# TEXT EXCERPT:
Fletcher
“I think we’ve all cried on the toilet and felt like a psycho bitch,” Cari Fletcher muses. “I mean sometimes you’ve got to have that daily loo cry, right?” The singer-songwriter — who performs under just her surname — is describing that all too familiar feeling of being in the midst of heartbreak, when sometimes the only thing that can help is a quick bathroom sob. We’ve all been there, hon.
After moving across the Hudson River from her hometown of New Jersey to study at New York University, FLETCHER experienced her first taste of heartache. “New York City really has a way of drilling you down to absolutely nothing so that you have to completely rebuild again,” she explains during our transatlantic phone call. “I lost myself there and I found myself there. I fell in love for the first time in the city and it was a relationship that just really rocked me and it messed me up for a long time.”
It’s this experience of getting her heart broken and subsequently rebuilding that has formed the core inspiration for her music ever since. “The only way that I was able to get through it was to write about it,” she begins, going on to admit that it took her to get to the “angry stage” of the post- break-up emotional rollercoaster before she could actually put her feelings onto paper. Moving to LA and taking two years to perfect her message, she’s arrived armed with a brand new project set for release later this year that details all the #feels that she went through.
Taking us on her journey, the new record offers snapshots into FLETCHER’s story of her whirlwind relationship. In the record’s first single, “Undrunk”, she perfectly sums up wanting to banish previous feelings for your ex with the iconic opening line: “I wish I could get a little undrunk so I could uncall you, at five in the morning I would unfuck you.” Another release, “If You’re Gonna Lie”, draws on that unsettling sense when you know something’s not right but you don’t want to accept it. “It’s about that relationship that you just held on to for too long,” she describes. “It’s kind of in that denial phase when stuff is really tough and you know that they’re probably cheating on you and shady shit’s going on, but you’d rather have them stay with you than face the fact that you shouldn’t be together.”
Like her previous 2016 project, “Finding Fletcher”, the new songs show her penchant for making poignant pop bops that pack just as much punch in their catchy melodies as their relatable lyricism. Working with production master Malay (who’s worked with the likes of Zayn, Lorde and Frank Ocean), the three released tracks weave minimal hip-hop elements, lush vocals, and undeniably pop beats to form what have been quite rightly described as three of the breakout pop songs of the year. However, it is undeniably within their storytelling that FLETCHER really shines. “If my one contribution can be that telling my story makes one person feel a little less insane, that’s all I’ve ever wanted to do,” she says. “If I can be that for somebody, that’s the fucking shit.”

# EXTRACTED ENTRIES:
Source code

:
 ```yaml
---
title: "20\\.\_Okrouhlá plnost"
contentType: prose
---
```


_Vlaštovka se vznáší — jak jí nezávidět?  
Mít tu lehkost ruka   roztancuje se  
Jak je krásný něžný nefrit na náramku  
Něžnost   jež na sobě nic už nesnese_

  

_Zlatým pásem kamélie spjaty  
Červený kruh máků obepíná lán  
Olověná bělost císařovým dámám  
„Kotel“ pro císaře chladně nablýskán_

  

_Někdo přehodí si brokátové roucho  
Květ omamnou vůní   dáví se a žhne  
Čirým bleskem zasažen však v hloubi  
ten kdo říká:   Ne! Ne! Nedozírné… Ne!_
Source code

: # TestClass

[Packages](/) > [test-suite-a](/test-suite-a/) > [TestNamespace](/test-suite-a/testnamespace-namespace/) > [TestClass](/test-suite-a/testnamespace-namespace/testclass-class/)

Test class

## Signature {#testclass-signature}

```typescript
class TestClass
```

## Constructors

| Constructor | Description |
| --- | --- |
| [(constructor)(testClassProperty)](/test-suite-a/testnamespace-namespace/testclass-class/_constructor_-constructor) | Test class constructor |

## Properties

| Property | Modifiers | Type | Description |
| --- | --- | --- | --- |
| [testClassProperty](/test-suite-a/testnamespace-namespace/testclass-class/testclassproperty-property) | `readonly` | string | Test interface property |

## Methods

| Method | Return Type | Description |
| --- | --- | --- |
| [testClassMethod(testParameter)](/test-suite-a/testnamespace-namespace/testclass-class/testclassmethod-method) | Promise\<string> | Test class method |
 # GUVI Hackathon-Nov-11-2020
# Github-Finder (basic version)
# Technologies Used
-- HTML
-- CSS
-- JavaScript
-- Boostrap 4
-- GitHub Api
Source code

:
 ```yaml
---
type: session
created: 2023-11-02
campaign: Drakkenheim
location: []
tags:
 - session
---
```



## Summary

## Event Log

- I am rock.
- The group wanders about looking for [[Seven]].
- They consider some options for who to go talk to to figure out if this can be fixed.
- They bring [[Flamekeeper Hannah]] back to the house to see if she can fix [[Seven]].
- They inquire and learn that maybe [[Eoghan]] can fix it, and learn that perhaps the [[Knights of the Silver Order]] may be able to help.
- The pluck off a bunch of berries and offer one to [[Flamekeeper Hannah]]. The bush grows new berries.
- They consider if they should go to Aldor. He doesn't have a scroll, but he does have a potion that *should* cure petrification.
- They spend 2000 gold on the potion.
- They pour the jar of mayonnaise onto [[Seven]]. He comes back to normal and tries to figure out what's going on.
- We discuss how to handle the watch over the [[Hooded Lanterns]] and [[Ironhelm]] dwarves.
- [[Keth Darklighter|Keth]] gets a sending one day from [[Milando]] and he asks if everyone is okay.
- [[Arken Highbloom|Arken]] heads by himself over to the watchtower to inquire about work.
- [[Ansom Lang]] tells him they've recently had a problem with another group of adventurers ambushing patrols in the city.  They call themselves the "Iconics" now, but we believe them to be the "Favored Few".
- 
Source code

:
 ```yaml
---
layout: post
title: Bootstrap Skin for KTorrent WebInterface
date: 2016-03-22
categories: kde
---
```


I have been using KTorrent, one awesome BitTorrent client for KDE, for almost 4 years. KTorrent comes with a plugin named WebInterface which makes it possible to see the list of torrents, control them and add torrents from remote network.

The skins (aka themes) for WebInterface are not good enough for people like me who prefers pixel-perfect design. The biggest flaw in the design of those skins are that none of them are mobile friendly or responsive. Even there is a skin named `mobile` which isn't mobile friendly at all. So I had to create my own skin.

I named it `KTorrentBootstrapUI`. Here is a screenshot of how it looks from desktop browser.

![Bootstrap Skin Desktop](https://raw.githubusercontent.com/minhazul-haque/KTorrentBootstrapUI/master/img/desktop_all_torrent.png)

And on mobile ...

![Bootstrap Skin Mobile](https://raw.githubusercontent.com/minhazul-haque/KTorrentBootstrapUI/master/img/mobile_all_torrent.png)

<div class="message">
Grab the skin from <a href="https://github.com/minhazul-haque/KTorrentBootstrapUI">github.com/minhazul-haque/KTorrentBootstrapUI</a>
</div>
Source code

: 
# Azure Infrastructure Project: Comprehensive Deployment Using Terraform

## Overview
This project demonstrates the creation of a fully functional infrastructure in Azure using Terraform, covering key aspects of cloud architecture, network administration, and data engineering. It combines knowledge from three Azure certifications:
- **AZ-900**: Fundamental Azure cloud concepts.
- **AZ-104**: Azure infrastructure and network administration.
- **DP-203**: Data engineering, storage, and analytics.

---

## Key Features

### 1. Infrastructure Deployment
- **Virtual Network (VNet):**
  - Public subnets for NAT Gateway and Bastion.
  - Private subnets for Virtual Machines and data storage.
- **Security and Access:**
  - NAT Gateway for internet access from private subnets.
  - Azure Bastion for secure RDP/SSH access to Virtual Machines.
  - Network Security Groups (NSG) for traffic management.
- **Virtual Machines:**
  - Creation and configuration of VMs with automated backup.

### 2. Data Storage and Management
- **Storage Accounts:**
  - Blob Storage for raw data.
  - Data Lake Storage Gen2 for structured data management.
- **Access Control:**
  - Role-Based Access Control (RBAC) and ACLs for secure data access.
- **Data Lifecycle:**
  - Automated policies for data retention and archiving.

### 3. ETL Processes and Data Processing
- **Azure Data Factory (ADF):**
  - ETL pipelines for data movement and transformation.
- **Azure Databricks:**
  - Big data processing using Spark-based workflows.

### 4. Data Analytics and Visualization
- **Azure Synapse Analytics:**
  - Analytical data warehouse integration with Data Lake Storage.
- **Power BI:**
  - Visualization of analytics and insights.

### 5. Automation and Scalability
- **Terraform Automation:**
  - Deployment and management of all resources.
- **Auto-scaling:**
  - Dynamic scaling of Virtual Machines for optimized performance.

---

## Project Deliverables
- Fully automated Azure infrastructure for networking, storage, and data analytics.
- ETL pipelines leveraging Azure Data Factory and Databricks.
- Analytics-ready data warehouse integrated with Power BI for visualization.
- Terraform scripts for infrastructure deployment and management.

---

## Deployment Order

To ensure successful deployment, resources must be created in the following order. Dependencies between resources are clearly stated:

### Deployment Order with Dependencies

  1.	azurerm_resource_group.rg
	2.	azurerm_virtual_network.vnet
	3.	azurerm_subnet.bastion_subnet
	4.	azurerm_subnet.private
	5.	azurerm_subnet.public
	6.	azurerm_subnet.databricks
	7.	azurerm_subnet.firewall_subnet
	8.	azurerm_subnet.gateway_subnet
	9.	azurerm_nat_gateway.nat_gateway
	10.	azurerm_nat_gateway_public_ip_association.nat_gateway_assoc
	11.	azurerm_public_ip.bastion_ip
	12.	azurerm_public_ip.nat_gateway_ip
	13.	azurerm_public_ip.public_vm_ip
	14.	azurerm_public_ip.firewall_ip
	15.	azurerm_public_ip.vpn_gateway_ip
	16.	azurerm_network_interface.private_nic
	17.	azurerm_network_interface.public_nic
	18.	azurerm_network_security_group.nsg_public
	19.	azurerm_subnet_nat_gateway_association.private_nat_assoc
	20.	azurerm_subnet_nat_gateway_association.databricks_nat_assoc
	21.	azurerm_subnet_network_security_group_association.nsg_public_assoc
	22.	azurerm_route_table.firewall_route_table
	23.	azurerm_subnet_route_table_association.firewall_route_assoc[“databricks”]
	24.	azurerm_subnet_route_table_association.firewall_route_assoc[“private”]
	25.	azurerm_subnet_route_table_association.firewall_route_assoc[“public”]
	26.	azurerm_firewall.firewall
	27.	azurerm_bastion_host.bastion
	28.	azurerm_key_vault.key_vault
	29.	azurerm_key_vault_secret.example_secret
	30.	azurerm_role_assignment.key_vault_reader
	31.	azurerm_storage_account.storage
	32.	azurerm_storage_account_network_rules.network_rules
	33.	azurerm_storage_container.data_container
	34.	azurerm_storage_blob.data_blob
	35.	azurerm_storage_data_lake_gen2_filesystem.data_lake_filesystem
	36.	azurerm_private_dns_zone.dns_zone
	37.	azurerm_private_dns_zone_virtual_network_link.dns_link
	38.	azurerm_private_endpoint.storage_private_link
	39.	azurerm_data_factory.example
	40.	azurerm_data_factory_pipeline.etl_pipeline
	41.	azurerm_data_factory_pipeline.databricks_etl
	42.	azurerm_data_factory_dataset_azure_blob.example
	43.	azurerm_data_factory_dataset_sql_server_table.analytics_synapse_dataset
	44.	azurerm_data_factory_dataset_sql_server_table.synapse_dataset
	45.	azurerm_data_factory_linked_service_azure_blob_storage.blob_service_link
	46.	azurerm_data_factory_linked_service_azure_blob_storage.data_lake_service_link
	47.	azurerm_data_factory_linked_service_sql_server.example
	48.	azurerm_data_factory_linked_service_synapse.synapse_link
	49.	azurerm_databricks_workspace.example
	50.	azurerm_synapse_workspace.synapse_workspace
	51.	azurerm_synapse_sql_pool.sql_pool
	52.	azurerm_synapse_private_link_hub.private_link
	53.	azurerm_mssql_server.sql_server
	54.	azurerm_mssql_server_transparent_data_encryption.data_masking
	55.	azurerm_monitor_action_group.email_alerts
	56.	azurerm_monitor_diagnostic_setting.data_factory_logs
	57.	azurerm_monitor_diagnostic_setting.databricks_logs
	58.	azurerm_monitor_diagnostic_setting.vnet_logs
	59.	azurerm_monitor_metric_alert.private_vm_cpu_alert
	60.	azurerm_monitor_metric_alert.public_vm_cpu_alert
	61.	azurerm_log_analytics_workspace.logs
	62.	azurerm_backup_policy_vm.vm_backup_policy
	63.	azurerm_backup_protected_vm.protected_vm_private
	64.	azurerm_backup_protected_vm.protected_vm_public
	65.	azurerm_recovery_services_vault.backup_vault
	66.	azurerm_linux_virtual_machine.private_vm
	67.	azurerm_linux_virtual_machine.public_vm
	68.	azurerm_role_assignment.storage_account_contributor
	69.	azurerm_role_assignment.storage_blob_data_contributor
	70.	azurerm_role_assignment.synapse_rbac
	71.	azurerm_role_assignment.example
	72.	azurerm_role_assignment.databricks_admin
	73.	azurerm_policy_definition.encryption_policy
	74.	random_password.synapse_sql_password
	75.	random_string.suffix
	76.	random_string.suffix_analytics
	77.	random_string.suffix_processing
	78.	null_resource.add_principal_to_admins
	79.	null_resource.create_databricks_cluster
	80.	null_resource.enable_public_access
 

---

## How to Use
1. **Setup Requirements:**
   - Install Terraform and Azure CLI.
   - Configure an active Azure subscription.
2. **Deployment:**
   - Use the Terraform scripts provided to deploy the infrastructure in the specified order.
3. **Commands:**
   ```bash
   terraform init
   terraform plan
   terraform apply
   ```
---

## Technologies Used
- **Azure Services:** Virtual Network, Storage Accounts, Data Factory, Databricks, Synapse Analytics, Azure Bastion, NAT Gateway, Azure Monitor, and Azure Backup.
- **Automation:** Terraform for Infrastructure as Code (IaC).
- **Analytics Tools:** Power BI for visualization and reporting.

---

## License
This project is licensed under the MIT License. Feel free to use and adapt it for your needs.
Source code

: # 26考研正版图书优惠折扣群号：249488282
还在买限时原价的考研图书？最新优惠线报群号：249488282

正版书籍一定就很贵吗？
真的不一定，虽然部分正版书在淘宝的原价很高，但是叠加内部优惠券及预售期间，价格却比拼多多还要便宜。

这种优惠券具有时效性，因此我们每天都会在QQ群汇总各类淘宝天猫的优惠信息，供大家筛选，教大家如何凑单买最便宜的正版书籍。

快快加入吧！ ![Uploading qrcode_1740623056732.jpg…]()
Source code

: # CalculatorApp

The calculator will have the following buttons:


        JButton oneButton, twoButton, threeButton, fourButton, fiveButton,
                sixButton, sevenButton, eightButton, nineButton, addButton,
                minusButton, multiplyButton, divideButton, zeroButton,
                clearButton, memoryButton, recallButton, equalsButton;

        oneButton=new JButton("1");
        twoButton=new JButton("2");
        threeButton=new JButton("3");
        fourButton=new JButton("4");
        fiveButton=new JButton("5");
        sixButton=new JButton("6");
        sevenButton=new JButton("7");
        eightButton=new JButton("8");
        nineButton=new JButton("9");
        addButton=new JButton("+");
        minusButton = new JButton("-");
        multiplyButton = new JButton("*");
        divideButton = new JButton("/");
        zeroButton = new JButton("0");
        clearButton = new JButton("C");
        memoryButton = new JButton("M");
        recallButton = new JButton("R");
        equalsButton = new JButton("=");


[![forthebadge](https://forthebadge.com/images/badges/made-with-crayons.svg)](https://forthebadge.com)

# TASK TO COMPLETE:
Answer from the Fletcher profile:
(a) Which university did she move to New York to attend?
(b) What is the first single from her new record?
(c) Which producer worked with her on the new songs?
Use only the Fletcher profile for what comes next.

# EXERCISE RESPONSE:
(a) New York University
(b) "Undrunk"
(c) Malay